What’s Covered By Your Insurance
Standard homeowners insurance policies are extensive and cover a variety of things, such as:
- Fire and smoke
- Lightning strikes
- Windstorm and hail
- Vandalism and malicious mischief
- Damage from an aircraft, car, or vehicle
- Falling objects
- Weight of ice, snow, or sleet
- Water damage
Now, there’s a good chance that if a utility pole falls on top of your home, it would be covered under the “falling objects” line item. However, there are some exceptions as to what the insurance company will help you pay.
Homeowners insurance is meant to protect your home so, if a fallen pole damaged your house either on the outside or the inside, your policy should be able to cover these damages. Additionally, your policy might also cover possible damages to wiring and panels inside the home. And that’s where the coverage stops.
Your insurance company won’t cover any damages caused to the pole itself or the power lines that go from the pole to your home.
Who Covers the Extra Damages?
Things might get a little tricky when it comes to figuring out who covers the extra damages caused by the falling pole. The most significant factor in determining this will be what caused the pole to fall in the first place. Here are some examples:
If you were the one at fault: If you did something that caused the pole to fall on your home, your insurance company would cover the home repairs, but you will then be held responsible for covering the cost to repair the pole.
If someone else is at fault: Say someone else caused the pole to fall onto your home—perhaps a driver crashed into the pole. In this case, the driver might be held responsible, and their car insurance might kick-in to cover the costs. However, there’s also a chance that the asset owner can be held accountable if it is determined that the pole was placed in a dangerous spot.
If a storm caused the pole to fall: If a natural event caused the pole to fall in the first place, there’s a good chance the asset owner will take care of the repairs to the pole and the power lines.
What to Do If an Electrical or Utility Pole Falls
Whenever any of these structures fall, it can pose a great danger to those nearby, especially when power lines are involved. So, follow these helpful steps to stay safe in case of a fallen pole.

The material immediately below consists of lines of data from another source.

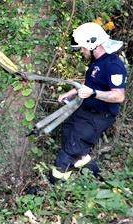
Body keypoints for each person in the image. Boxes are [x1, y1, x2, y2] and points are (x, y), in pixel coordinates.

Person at [52, 22, 126, 182]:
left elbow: (119, 96)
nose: (81, 51)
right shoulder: (96, 61)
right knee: (68, 134)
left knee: (71, 148)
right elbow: (90, 83)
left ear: (93, 45)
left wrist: (93, 93)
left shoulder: (113, 65)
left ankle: (53, 185)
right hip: (86, 110)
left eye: (83, 47)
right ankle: (96, 176)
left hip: (100, 115)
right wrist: (70, 93)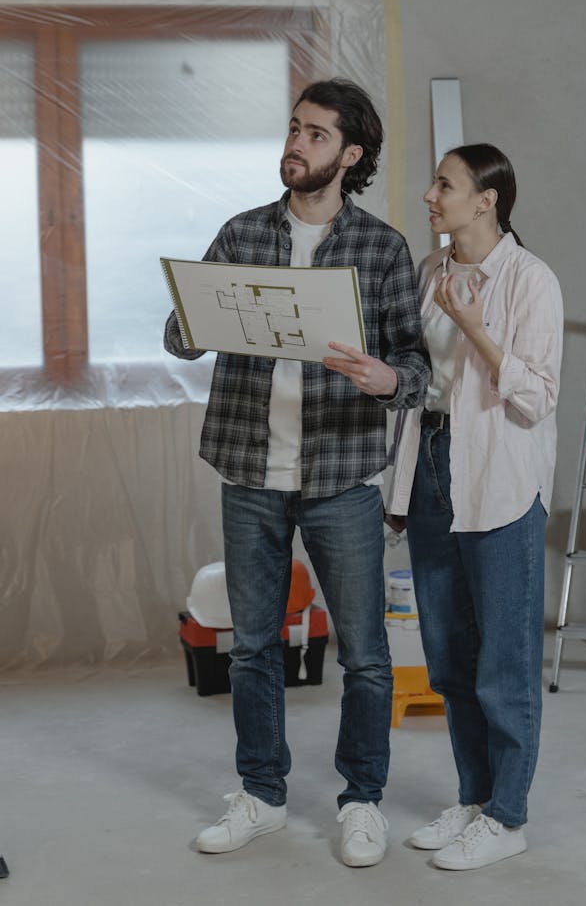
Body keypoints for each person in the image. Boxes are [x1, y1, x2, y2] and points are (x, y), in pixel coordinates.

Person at [164, 78, 430, 867]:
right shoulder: (241, 233)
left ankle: (362, 799)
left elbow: (414, 365)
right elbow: (180, 337)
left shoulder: (381, 248)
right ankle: (261, 794)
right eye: (293, 128)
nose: (296, 144)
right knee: (251, 646)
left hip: (343, 476)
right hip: (250, 470)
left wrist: (387, 379)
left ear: (349, 155)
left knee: (365, 652)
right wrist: (193, 320)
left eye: (315, 135)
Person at [387, 143, 563, 871]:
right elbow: (423, 385)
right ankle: (473, 796)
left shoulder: (531, 279)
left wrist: (475, 328)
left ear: (487, 199)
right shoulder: (433, 272)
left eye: (445, 184)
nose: (431, 196)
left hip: (498, 476)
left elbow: (536, 395)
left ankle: (509, 814)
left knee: (506, 660)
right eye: (435, 183)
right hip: (432, 466)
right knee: (451, 658)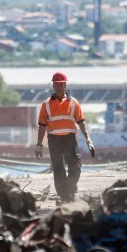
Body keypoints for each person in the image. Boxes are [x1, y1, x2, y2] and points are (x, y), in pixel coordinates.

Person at [35, 71, 95, 203]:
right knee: (58, 169)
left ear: (65, 85)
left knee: (76, 167)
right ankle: (65, 197)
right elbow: (42, 125)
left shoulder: (73, 103)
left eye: (61, 84)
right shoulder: (46, 105)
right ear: (53, 86)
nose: (58, 86)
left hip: (70, 139)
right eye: (56, 84)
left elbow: (81, 122)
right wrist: (39, 144)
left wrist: (88, 139)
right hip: (54, 140)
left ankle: (70, 188)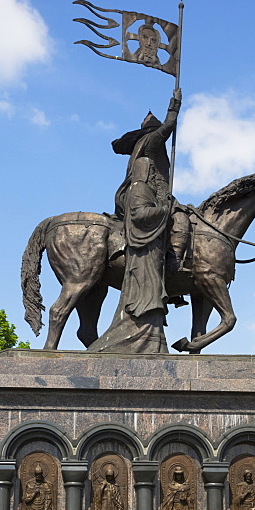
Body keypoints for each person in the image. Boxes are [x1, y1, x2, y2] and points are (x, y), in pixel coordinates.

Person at [89, 90, 187, 353]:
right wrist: (174, 109)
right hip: (150, 196)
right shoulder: (152, 142)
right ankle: (174, 262)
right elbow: (166, 128)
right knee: (181, 219)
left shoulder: (139, 149)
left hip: (137, 195)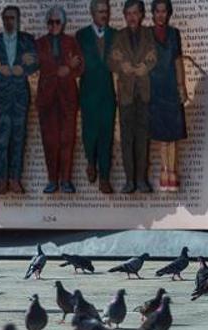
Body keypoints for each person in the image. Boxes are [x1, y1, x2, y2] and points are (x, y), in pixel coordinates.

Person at [0, 5, 38, 195]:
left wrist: (24, 69)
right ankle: (2, 180)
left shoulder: (27, 40)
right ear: (2, 20)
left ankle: (15, 180)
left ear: (18, 20)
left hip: (19, 95)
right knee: (1, 139)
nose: (9, 21)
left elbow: (35, 62)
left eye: (13, 18)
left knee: (18, 138)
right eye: (7, 18)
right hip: (1, 96)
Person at [109, 0, 157, 194]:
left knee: (143, 137)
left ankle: (142, 180)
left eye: (135, 13)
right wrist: (121, 66)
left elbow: (155, 56)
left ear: (142, 14)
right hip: (127, 95)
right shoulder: (119, 36)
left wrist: (147, 65)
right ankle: (129, 181)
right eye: (128, 14)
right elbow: (110, 61)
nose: (131, 17)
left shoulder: (149, 33)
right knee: (127, 138)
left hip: (145, 93)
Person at [35, 6, 84, 194]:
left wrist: (70, 69)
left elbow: (81, 67)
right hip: (47, 99)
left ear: (62, 23)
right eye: (50, 22)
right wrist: (64, 68)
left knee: (67, 140)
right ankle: (52, 180)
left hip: (67, 99)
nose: (53, 25)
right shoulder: (39, 43)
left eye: (57, 22)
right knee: (50, 141)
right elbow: (40, 64)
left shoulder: (71, 42)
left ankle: (66, 180)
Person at [76, 0, 117, 194]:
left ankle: (105, 178)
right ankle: (90, 161)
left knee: (106, 135)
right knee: (89, 133)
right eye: (100, 11)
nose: (104, 15)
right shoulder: (81, 35)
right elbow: (75, 65)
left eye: (106, 11)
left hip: (108, 93)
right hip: (88, 93)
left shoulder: (115, 35)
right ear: (92, 13)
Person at [149, 0, 187, 192]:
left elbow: (178, 61)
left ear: (169, 13)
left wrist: (182, 86)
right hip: (155, 89)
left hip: (172, 88)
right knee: (163, 136)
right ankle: (164, 171)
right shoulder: (146, 34)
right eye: (158, 11)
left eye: (164, 11)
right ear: (153, 13)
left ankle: (173, 171)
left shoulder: (174, 34)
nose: (161, 15)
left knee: (173, 135)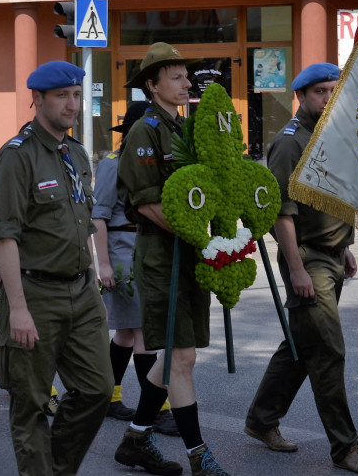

Avoid touching the fallen line: Power lines hold strong electrical currents, and touching them directly or indirectly with a stick or another object is a bad idea. Stay as far away as possible.
Avoid touching anything that’s touching the power line: Electricity can transport itself between objects. Something that is touching the power line can have the same potential of electrocuting you as the power line itself.
Keep children and pets safe: They might not be aware of the danger, so keep a close eye on them and keep them safe.
Call 911: You need to report fallen power lines as soon as possible. Not only are they dangerous, but they can also leave people without essentials services if not fixed.